▶ **SUPPLIED MATERIAL**:
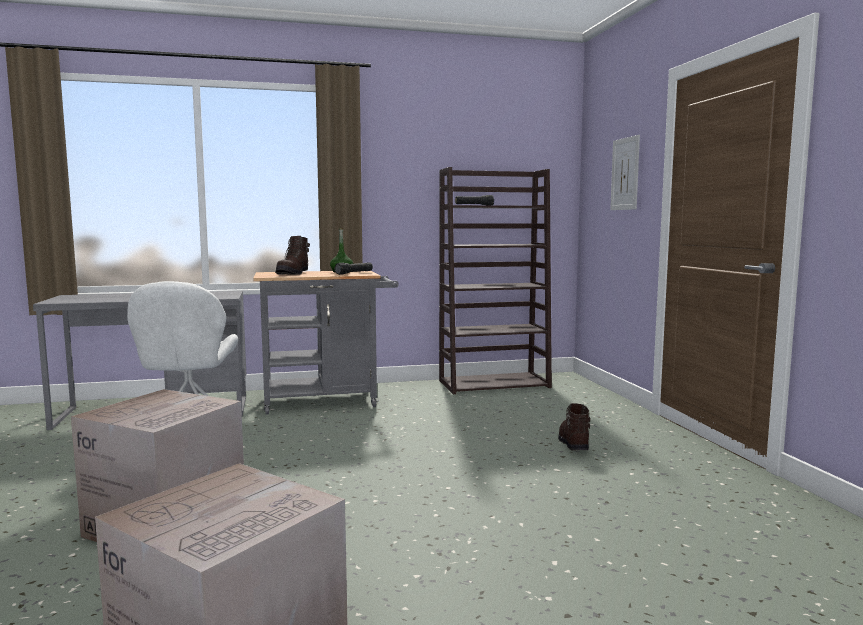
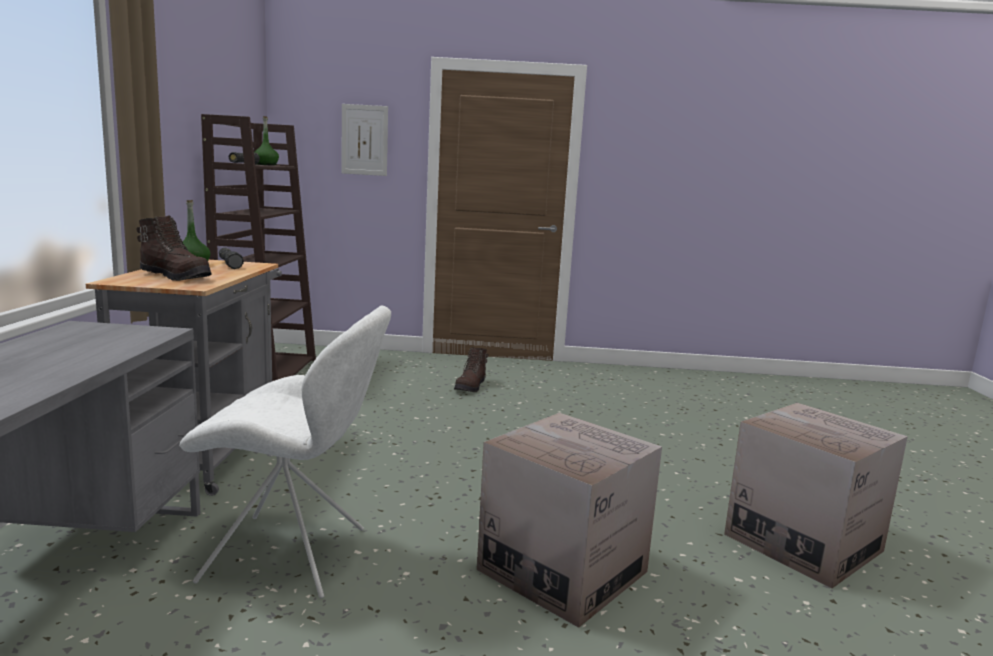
camera: 75 degrees left, 5 degrees up
(517, 205) = (266, 165): none -> green bottle
(573, 444) = (471, 387): brown boot -> brown boot turned 90 degrees counterclockwise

▶ **THE PROBLEM**:
Exactly as given, transcribe every line of the data, but not its images.

▶ **PROBLEM SOLUTION**:
camera: 75 degrees left, 5 degrees up
(517, 205) = (266, 165): none -> green bottle
(573, 444) = (471, 387): brown boot -> brown boot turned 90 degrees counterclockwise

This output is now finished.